Whereas Girls felt overwrought and weighed down with its own sense of importance, Young and Promising is light and natural. There is none of the inconsistent characterisation or impossible privilege that often made Lena Dunham's series unbearable. Young and Promising practically sings with youthful, lustful eagerness at the possibilities that life can bring.

If only someone would tell that to poor Kylie Jenner, who, at just 20 years old, seems as though she is completely dead inside. From beneath her anodyne Kardashianised face-mask she intones the most depressing marketing-team jargon about needing to be on social media 24/7 to "stay relevant", sounding like a Chuckle Brother about to embark on a tour of Butlins with Shane Richie, rather than a millennial media mogul.

Life of Kylie (E!, Sunday 9pm) is the latest spin-off show focusing on the youngest half-sister of the original Kardashian fam. The joy of Keeping Up with the Kardashians is its banal blankness. In a world of terrifying unpredictability there is something comforting about knowing the show's routine. In every episode, you'll find Kim and one of her understudy siblings chowing down on their famed big salads, occasionally droning their oath of truth "bible" over and over, stroking the ends of their Yoko-length hair, as their death-ray eyes stare off into the middle distance. It's almost spiritual.

Plumped-up protege

The problem with Life of Kylie is that they want their plumped-up protege to actually do things. Any personality Kylie Jenner once possessed seems to have been completely eroded; just imagine the kind of insecurity being followed for 12 years would create. So rather than being fly-on-the-wall, the show is weirdly reminiscent of early noughties MTV fare.

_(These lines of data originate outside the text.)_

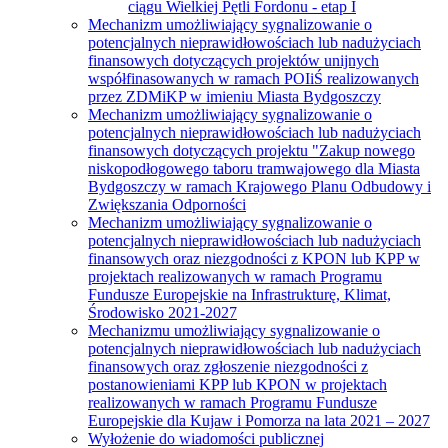
ciągu Wielkiej Pętli Fordonu - etap I
Mechanizm umożliwiający sygnalizowanie o
potencjalnych nieprawidłowościach lub nadużyciach
finansowych dotyczących projektów unijnych
współfinasowanych w ramach POIiŚ realizowanych
przez ZDMiKP w imieniu Miasta Bydgoszczy
Mechanizm umożliwiający sygnalizowanie o
potencjalnych nieprawidłowościach lub nadużyciach
finansowych dotyczących projektu "Zakup nowego
niskopodłogowego taboru tramwajowego dla Miasta
Bydgoszczy w ramach Krajowego Planu Odbudowy i
Zwiększania Odporności
Mechanizm umożliwiający sygnalizowanie o
potencjalnych nieprawidłowościach lub nadużyciach
finansowych oraz niezgodności z KPON lub KPP w
projektach realizowanych w ramach Programu
Fundusze Europejskie na Infrastrukturę, Klimat,
Środowisko 2021-2027
Mechanizmu umożliwiający sygnalizowanie o
potencjalnych nieprawidłowościach lub nadużyciach
finansowych oraz zgłoszenie niezgodności z
postanowieniami KPP lub KPON w projektach
realizowanych w ramach Programu Fundusze
Europejskie dla Kujaw i Pomorza na lata 2021 – 2027
Wyłożenie do wiadomości publicznej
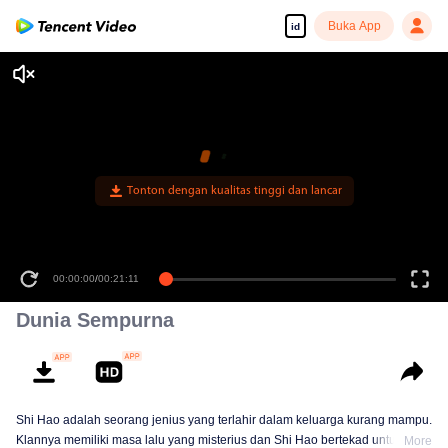
Buka App
id
Tonton dengan kualitas tinggi dan lancar
00:00:00
/
00:21:11
Dunia Sempurna
Shi Hao adalah seorang jenius yang terlahir dalam keluarga kurang mampu.
Klannya memiliki masa lalu yang misterius dan Shi Hao bertekad untuk
More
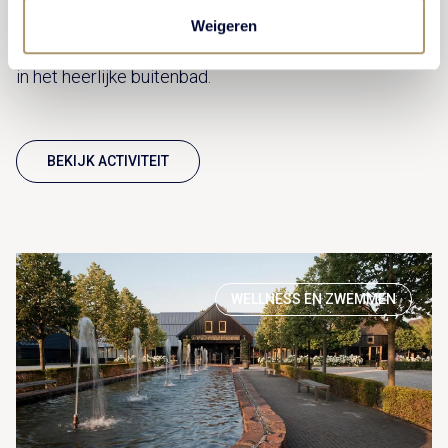
waterplezier en genot. Dat is Bosbad Putten. Neem
Weigeren
een duik in het subtropisch zwembad of bij mooi weer
in het heerlijke buitenbad.
BEKIJK ACTIVITEIT
WELLNESS EN ZWEMMEN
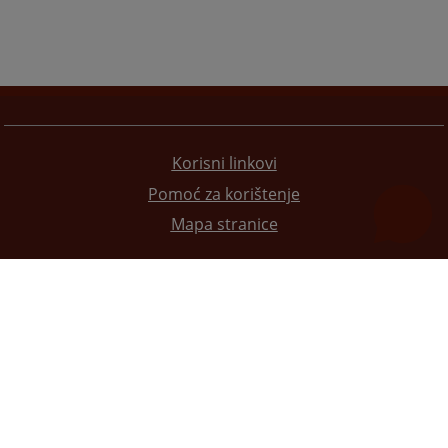
Korisni linkovi
Pomoć za korištenje
Mapa stranice
Redizajn web stranice je finansirala Evropska unija. Za njen sadržaj isključivo je odgovorno
Visoko sudsko i tužilačko vijeće BiH i ona ne odražava nužno stavove Evropske unije.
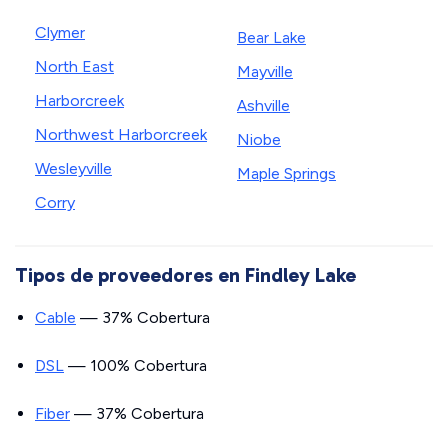
Clymer
Bear Lake
North East
Mayville
Harborcreek
Ashville
Northwest Harborcreek
Niobe
Wesleyville
Maple Springs
Corry
Tipos de proveedores en Findley Lake
Cable
— 37% Cobertura
DSL
— 100% Cobertura
Fiber
— 37% Cobertura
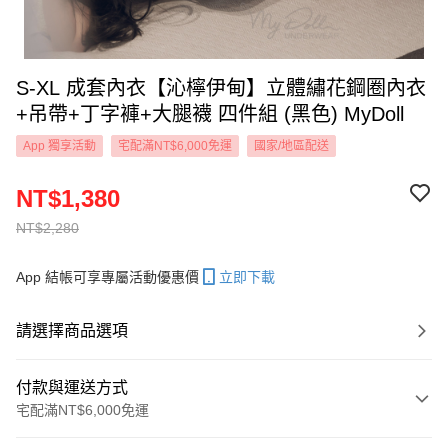
S-XL 成套內衣【沁檸伊甸】立體繡花鋼圈內衣
+吊帶+丁字褲+大腿襪 四件組 (黑色) MyDoll
App 獨享活動
宅配滿NT$6,000免運
國家/地區配送
NT$1,380
NT$2,280
App 結帳可享專屬活動優惠價
立即下載
請選擇商品選項
付款與運送方式
宅配滿NT$6,000免運
付款方式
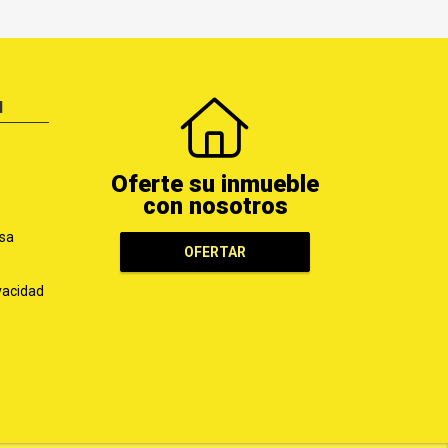
N
Oferte su inmueble
con nosotros
sa
OFERTAR
ivacidad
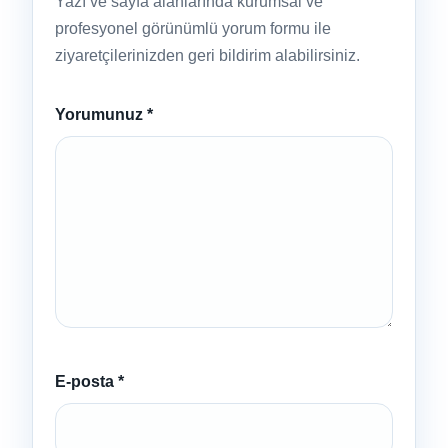
Yazı ve sayfa alanlarında kurumsal ve
profesyonel görünümlü yorum formu ile
ziyaretçilerinizden geri bildirim alabilirsiniz.
Yorumunuz
*
E-posta
*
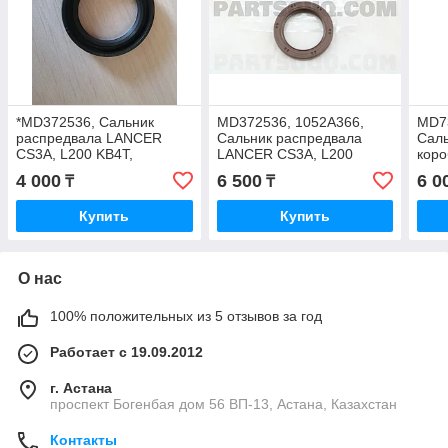
*MD372536, Сальник
MD372536, 1052A366,
MD7
распредвала LANCER
Сальник распредвала
Саль
CS3A, L200 KB4T,
LANCER CS3A, L200
коро
MONTERO SPORT K96W,
KB4T, MONTERO SPORT
PAJ
4 000
6 500
6 0
₸
₸
PAJERO V93W, 35x50x8,
K96W, PAJERO V93W
39.6
NOK, AHH979-C0
KH6W, JAPAN
Купить
Купить
О нас
100% положительных из 5 отзывов за год
Работает с 19.09.2012
г. Астана
проспект Богенбая дом 56 ВП-13, Астана, Казахстан
Контакты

It's a megamix of Super Sweet Sixteen, Punk'd and The Diary of, even borrowing the show's tagline "You think you know but you have no idea" for its social media promotion. So, we see Kylie setting up her friend on a blind date and taking a shy teen to his prom. There is also a protracted storyline about the horror of Kylie maybe having to take a commercial flight.

Its unappetising shallowness is served with a secret sauce of bleak unhappiness. Throughout the first two episodes Jenner tellingly reiterates that her sisters Kim and Kendall are “made for fame” and that “they look good every day”. She speaks wistfully about the Kylie from 2013 “before I got bigger” – she could be talking about both the changes in her popularity and certain body parts. The result of living a life of constant exposure is this sad awkwardness in her own skin that has caused her to become virtually unrecognisable, trapped on this treadmill, craving the attention that has been her lifeblood, enjoying the empty materialism of fame but mourning the freedom that anonymity gives.

It’s a morality tale that could end in revolt or at least abdication from reality TV’s royal family.